** START OF Document **

1-8-10, 8:05 a.m.: Road conditions are clear and no travel problems are being experienced by either patrol officers of the MPD or deputies from the Lauderdale County Sheriff's Department. Officials say the cold, brisk and dry air did much to dry up the roadways before any serious freezing could've occurred.
7 p.m.: Sorry folks for the maintained radio silence. No further calls were made to the EOC, and winds are expected to partially dry roads and sidewalks unless more precipitation falls. Temperature lows are expected to be in the single digits, so freezing is very possible.
Right after my last update, I hopped in a LEMA truck with director David Sharp to investigate possible sleet in northern Lauderdale County. We didn't see any sleet, but we did hear a report for a missing high school student with Down's syndrome.
For the next few hours I hit the field on that, but kept checking in with Sharp to make sure no emergencies associated with the wintry weather occurred. Fortunately, they didn't.
Make sure to check your driveways, sidewalks and roadways before driving tonight and tomorrow, and report any emergencies to the proper authorities immediately. Read more about the missing student by picking up Friday's edition of The Meridian Star.
3:15 p.m.: Still no calls concerning weather.
The precipitation is still tapering off in Lauderdale County, which means falling temperatures will bring moisture on roads and sidewalks closer to freezing.
Representatives from agencies joke to kill the time, a few take cat naps, but there are always people watching the TV screens and handling the phones, even when someone calls and it turns out to be a wrong number.
I'll try and get a radar picture of where the end of the precipitation is right now. According to http://radar.weather.gov/radar.php?rid=dgx, it's approximately halfway between Jackson and Meridian as of this update.
2:30 p.m.: The Key Chapter of the American Red Cross is reporting that all roads and bridges are currently clear of ice in Lauderdale, Neshoba, Newton, Kemper, Scott, Clarke and Leake Counties.
2:20 p.m.: Just learned that all Weems Community Mental Health Centers will be closed on Friday.
2 p.m.: Current temperature on the roof of the EOC is 35 degrees.
The slight increase is due to falling precipitation rates, and John Baxter of the National Weather Service reassessed moisture freezing to begin between 3 p.m. and 4 p.m. The wind chill advisory for tonight is zero degrees.
EMCC will make a decision on whether it will close down campuses between 4 p.m. and 5 p.m., according to EMCC President Rick Young.
1:24 p.m.: Just learned that St. Patrick's School will be closed due to the weather.
Meridian Community College will be open Friday, from 10 a.m.-5 p.m. According to MCC President Scott Elliott, staff will be available to assist students needing financial aid and/or counseling services or desiring to register, make payments to the Business Office or purchase books.
Lauderdale County Annex and Courthouse will close at 3 p.m. Business as usual on Friday, unless changes in weather conditions.
Update in case you missed it earlier:
Meridian and Lauderdale County public schools will be closed. In addition, all local Headstart centers and daycare facilities will be closed Friday.
1:15 p.m.: The current temperature on the EOC is 33 degree, one degree above freezing.
John Baxter of the National Weather Service said earlier in the press conference that here in Meridian, "we're two degrees from being terrible, two degrees from warmer weather." Baxter suspects that because the beginning of the cold front is still coming through, freezing temperatures won't take hold of the county until 2 or 3 p.m.

** END OF Document **

Written tasks:
(1) In the weather updates, reproduce the passage starting at "Make sure to" and ending at "closer to freezing.", substituting "walkways" for "sidewalks".
(2) Answer these questions from the weather updates.
(a) What temperature was recorded on the roof of the EOC at 2 p.m.?
(b) Who is the president of EMCC?
(c) During which hours will Meridian Community College be open on Friday?

** START OF Material provided **

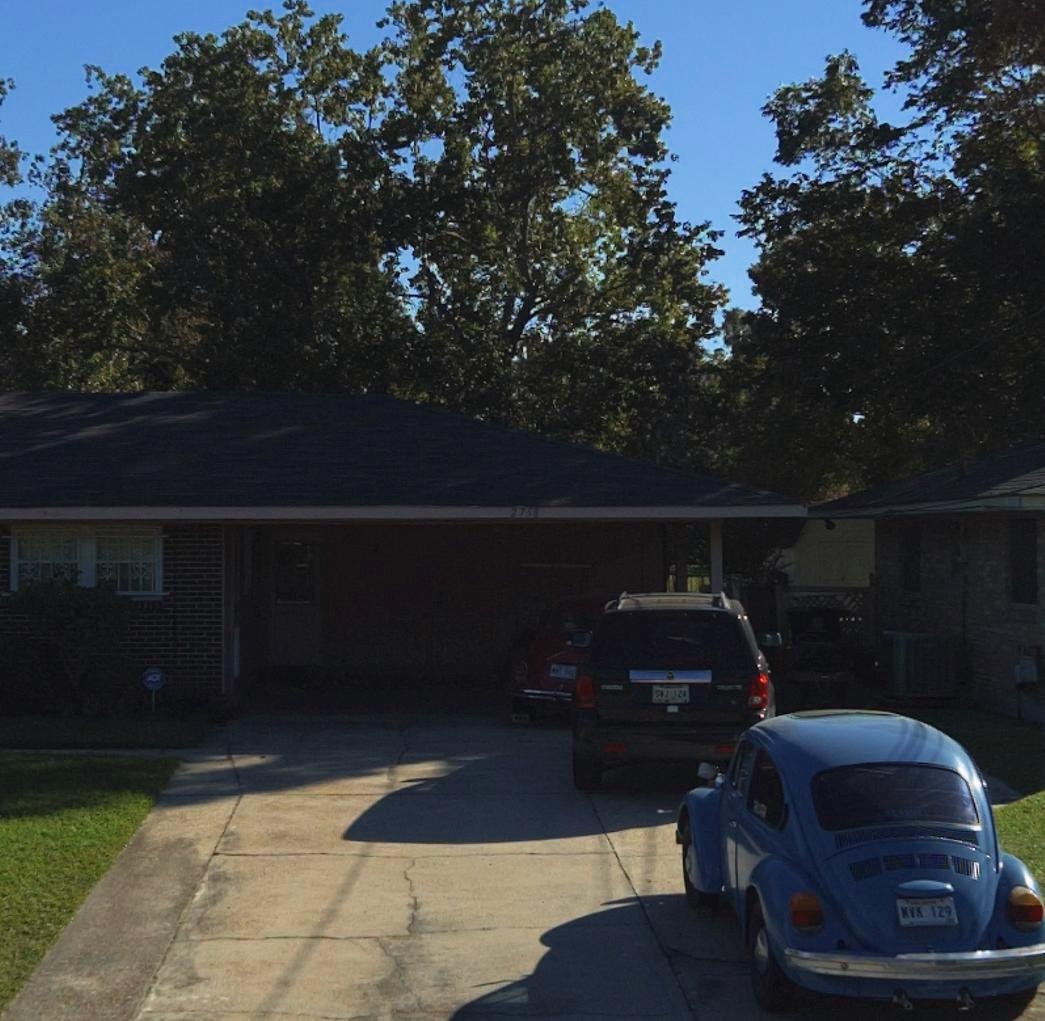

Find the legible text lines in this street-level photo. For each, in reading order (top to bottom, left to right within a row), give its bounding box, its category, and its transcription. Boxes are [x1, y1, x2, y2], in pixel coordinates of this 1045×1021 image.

** END OF Material provided **

Solution set:
(1)
Make sure to check your driveways, walkways and roadways before driving tonight and tomorrow, and report any emergencies to the proper authorities immediately. Read more about the missing student by picking up Friday's edition of The Meridian Star.
3:15 p.m.: Still no calls concerning weather.
The precipitation is still tapering off in Lauderdale County, which means falling temperatures will bring moisture on roads and walkways closer to freezing.

(2)
(a) 35 degrees
(b) Rick Young
(c) 10 a.m.-5 p.m.